Bruss believes that inspiring employees has been easy. “When you develop a company that is focused on pediatrics it is not hard to build motivation,” he concludes. “People at PediaMed love to come to work because they know that the ultimate outcome is going to be to develop medicines for children, and there is a real satisfaction around doing something that is going to have a positive benefit for society. We are not developing medicines that are just ‘me-too’ drugs, we are really having an impact on the health of the public.”
Bubbling under
Isis, VioQuest and PediaMed aren’t the only pharma firms that are creating excitement in the industry. Here are a few others to watch out for.
• Abbott
Currently one of the industry's fastest growing companies with global sales climbing and 78 percent over the last five years, Abbott also has a very hotly tipped pipeline.
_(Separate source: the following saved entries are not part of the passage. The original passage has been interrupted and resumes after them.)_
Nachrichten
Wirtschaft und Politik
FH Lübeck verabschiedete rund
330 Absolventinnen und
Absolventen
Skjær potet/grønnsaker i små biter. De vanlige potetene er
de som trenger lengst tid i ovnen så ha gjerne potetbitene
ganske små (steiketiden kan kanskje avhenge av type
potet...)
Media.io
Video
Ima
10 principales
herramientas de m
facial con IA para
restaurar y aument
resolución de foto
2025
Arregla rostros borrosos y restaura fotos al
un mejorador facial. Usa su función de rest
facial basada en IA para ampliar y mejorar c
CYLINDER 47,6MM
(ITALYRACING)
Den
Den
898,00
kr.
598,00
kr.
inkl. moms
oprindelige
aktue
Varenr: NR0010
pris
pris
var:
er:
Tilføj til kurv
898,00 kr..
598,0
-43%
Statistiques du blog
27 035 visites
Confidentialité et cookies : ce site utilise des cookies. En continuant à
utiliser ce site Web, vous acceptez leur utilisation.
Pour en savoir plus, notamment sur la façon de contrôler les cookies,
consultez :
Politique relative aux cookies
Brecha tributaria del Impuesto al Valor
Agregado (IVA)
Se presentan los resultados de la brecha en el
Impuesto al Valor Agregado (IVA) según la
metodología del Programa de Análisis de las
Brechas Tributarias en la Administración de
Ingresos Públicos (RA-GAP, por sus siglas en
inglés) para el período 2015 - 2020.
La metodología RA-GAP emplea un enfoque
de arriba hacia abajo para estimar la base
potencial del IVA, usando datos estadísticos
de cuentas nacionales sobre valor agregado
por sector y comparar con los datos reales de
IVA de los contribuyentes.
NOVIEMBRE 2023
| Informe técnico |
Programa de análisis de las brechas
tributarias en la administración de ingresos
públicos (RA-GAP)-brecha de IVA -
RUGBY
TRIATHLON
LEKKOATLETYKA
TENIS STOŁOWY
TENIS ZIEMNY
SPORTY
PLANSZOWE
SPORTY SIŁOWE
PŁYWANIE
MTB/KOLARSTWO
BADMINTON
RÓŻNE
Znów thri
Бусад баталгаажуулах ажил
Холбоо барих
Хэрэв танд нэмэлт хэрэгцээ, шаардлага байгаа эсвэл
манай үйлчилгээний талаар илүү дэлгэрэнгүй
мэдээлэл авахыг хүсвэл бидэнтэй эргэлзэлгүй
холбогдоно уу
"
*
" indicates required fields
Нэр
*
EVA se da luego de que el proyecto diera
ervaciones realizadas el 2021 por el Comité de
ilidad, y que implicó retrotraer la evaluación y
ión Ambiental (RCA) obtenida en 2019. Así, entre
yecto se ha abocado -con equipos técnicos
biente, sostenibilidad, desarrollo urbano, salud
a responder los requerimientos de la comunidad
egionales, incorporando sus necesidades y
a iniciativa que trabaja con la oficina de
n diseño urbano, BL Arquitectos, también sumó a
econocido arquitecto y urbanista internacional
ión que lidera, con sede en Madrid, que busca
Promising candidates include Xinlay a new prostate cancer treatment is currently awaiting an FDA decision and while Simdax a new heart failure drug in phase III. Abbott’s rapid growth has also been aided by a rationalization of its business structure, with its management bringing together disparate pieces of the business to focus on five core areas: Infectious diseases, neurology, urology/cardiology, paediatric and speciality pharmaceuticals.
• Kos Pharmaceuticals
Although competing in one of the sector’s toughest arenas – cholesterol-lowering – Kos has punched above its weight with Niaspan, a US$432 million a year drug that not only lowers cholesterol and also raises good cholesterol more than other remedies on the market. And with plans to release a combination of Niaspan and generic Zocor later this year, Kos is expected to gain a significant share of the emerging HDL market by the decade’s end.
• Eli Lilly
Although presently an industry middleweight with heavy reliance on one product – schizophrenia drug Zyprexa, which accounts for around a third of its global sales – Eli Lilly has recently opened up exciting new avenues whilst analysts speculate it has one of the best pipelines in the sector. Its new cancer drug Alimta should help growth, whilst new brands Cymbalta, a depression treatment, and diabetes treatment Byetta, also point to a strong future. In the longer-term, there is much promise from products including ruboxistaurin, a novel treatment for neuropathic pain.
• Cephalon
With a market cap of US$4.8 billion, Cephalon has carved out a name for itself in central nervous system research, whilst its bestselling drug, Provigil, a remedy for narcolepsy, is also being prescribed for night shift workers and truckers who need to stay awake and alert. Its pipeline also points to great potential, featuring Vivitrol, a forthcoming injectable medicine to treat alcoholism and a cancer-pain reliever named OVF. Elsewhere, its attention-deficit treatment drug Sparlon has also been the focus of interest on Wall Street.